Посреди зала отдыха, уперев руки в боки, стояла Генеральша – легендарная сестра-хозяйка. Конечно, ее настоящее призвание было командовать армиями, бандами или, на худой конец, женской колонией для особо опасных преступниц, но судьба не всегда использует наши возможности, и последние четверть века Генеральше суждено было служить в больнице. Она – настоящий научно описанный феномен: авторитарный тип медсестры. Такой, которую и врачи боятся, и начальство, а пациенты тем более.
Сейчас она собирает пациенток перевозить белье. Это обязательная часть трудотерапии – возить тяжелые тележки с бельем. Она энергично тыкает пальцем в больных:
– Ты, ты и ты! Быстро пошли одеваться и за бельем!
Организовав процесс, она чинно идет пить чай в сестринскую. Закуривает, не без изящества выдыхает дым в лицо пациентке, невнятным голосом умоляющей разрешить позвонить. Генеральша не любит, когда ей мешают.

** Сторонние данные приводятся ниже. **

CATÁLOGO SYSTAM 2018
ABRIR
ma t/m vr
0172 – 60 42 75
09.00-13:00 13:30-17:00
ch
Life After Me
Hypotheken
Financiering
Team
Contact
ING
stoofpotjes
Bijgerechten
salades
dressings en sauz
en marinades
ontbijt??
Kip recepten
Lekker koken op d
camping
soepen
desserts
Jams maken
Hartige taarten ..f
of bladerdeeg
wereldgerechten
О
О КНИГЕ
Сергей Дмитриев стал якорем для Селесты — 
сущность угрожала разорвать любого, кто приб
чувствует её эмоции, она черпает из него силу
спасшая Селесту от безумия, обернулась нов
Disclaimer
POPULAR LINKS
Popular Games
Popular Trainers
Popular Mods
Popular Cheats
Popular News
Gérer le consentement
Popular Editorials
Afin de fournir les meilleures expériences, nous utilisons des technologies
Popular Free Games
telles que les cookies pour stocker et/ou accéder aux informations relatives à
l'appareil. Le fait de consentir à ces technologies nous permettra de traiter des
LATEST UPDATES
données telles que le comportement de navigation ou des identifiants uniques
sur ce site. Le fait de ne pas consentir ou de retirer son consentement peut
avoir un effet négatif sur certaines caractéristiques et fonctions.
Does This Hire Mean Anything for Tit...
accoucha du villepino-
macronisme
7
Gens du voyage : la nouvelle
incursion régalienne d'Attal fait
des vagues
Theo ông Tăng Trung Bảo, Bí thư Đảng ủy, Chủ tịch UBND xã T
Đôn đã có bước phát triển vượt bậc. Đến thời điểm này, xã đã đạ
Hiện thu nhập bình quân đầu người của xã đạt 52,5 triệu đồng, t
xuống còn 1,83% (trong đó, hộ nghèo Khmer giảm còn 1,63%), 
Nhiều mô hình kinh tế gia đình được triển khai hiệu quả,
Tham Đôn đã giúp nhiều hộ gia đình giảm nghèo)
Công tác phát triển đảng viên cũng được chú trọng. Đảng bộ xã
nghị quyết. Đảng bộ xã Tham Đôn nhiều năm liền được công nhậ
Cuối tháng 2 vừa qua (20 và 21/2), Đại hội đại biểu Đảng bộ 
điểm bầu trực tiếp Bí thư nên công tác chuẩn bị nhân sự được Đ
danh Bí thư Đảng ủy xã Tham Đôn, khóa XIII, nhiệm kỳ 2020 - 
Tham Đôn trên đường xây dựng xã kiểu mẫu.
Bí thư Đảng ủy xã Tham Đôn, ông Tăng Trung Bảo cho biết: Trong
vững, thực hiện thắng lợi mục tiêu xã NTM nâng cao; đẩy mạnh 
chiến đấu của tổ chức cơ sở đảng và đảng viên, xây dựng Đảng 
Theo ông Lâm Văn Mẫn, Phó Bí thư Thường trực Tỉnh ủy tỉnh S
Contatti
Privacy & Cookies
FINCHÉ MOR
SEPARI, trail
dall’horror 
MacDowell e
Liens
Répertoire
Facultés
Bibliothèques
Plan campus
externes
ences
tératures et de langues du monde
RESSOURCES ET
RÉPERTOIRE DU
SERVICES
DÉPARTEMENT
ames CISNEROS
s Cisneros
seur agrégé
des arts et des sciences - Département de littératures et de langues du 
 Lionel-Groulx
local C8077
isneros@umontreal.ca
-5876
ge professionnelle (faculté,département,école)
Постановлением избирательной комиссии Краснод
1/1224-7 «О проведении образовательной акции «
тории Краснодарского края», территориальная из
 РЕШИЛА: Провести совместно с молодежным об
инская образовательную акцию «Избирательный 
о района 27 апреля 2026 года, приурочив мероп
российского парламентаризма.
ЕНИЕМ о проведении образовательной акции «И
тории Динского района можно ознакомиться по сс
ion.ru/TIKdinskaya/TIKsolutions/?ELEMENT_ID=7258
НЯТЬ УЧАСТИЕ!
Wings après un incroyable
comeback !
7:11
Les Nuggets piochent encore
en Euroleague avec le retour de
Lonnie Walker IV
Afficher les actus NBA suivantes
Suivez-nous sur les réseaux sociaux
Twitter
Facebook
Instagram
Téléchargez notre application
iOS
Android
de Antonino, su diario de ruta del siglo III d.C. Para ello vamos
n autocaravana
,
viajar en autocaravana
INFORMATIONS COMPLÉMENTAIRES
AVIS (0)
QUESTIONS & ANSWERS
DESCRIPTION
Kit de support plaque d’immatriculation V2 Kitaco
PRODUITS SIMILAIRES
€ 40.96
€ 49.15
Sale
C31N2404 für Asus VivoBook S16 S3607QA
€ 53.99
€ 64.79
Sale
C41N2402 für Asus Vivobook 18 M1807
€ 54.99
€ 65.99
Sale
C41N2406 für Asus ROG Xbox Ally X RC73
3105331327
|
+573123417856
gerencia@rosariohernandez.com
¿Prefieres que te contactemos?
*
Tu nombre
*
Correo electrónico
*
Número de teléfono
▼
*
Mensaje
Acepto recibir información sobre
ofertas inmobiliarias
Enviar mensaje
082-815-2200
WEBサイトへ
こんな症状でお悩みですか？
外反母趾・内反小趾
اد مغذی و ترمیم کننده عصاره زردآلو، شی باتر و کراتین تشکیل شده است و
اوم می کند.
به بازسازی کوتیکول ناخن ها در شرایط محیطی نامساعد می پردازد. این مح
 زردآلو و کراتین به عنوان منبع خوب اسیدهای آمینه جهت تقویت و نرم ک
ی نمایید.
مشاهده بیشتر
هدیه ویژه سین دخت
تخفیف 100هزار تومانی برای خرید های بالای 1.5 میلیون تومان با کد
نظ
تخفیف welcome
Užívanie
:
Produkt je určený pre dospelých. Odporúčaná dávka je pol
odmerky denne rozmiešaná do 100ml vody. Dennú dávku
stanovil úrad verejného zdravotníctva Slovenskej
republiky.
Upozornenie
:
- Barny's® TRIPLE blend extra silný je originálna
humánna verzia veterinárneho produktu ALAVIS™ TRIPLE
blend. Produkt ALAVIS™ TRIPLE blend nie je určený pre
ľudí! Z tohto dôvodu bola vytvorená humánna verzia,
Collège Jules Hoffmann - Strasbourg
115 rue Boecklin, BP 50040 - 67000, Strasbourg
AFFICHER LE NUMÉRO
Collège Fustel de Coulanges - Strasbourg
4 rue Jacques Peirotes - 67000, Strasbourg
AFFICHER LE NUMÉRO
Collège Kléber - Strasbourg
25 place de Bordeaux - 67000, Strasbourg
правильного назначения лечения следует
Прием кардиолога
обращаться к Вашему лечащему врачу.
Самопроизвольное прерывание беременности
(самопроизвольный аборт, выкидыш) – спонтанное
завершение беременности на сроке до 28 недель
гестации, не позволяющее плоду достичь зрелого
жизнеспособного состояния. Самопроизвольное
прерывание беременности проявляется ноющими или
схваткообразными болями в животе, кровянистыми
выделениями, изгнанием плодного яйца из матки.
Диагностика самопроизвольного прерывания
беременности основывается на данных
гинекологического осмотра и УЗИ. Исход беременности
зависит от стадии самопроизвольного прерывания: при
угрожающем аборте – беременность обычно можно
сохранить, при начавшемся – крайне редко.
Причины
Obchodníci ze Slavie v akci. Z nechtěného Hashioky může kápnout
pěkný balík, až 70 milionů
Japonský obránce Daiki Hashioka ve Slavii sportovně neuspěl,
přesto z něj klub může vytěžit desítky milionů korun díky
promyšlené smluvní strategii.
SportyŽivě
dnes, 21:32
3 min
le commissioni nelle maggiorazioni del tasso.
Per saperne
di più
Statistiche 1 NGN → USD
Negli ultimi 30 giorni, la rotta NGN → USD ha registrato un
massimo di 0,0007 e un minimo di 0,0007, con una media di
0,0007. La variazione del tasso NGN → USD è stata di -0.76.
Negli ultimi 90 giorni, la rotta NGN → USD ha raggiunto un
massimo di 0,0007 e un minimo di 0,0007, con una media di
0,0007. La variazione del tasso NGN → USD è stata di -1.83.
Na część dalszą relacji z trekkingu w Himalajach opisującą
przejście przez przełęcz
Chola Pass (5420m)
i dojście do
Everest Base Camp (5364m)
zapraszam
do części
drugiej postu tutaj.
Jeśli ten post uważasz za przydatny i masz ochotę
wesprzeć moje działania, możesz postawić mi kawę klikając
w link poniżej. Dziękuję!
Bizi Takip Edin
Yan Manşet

– Уйди, я сказала, тебе не по-ло-же-но звонить.
Пациентка продолжает лепетать.
– Склизни отсюдова, живо, я сказала!!
Пациентка замирает, пытаясь понять смысл любимого выражения Генеральши.
– Быстро склизни, я сказала! Чаю не дадут попить, психососы! – возмущается Генеральша.
Косулин с интересом слушает живую речь Генеральши. Таких выражений и оборотов никто из его знакомых не употребляет. В прошлом у Косулина и Генеральши был период вражды и притирок. Она, по обыкновению, пыталась его подчинить, заставить таскать шкафы и заниматься хозяйством, следила за тем, как он пользуется психиатрическим ключом и, боже упаси, не открывает ли окна. В тридцатиградусную жару он действительно открывал окна в зале отдыха, когда вел группу для выздоравливающих пациентов. Это было строго запрещено, но нейролептики вместе с жарой действовали на организм ужасно. Пациенты становились похожими на вареных зомби, и Косулин рисковал, за что периодически получал порцию воплей и угроз.
Генеральше он не сдавался, отшучивался, упрямо гнул свое. В итоге ему удалось заслужить ее уважение. И даже любовь. Было трогательно, когда она после диагностики сумасшедшей бомжихи подошла к нему тихо и на ухо прошептала:
– Вы руки-то мойте после таких, Александр Львович, а то ведь заразы много всякой. Шизококи. Вот мыло специальное. – Она сунула ему коричневый брусок, резко пахнущий химикатами.
Он ценил ее, много трудившуюся на ниве хозяйствования отделением. Ее короткие желтые волосы, завитые в крутой баран, прямо говорили: мне все равно, псих ты или нет, здесь мои порядки, и ты будешь слушаться.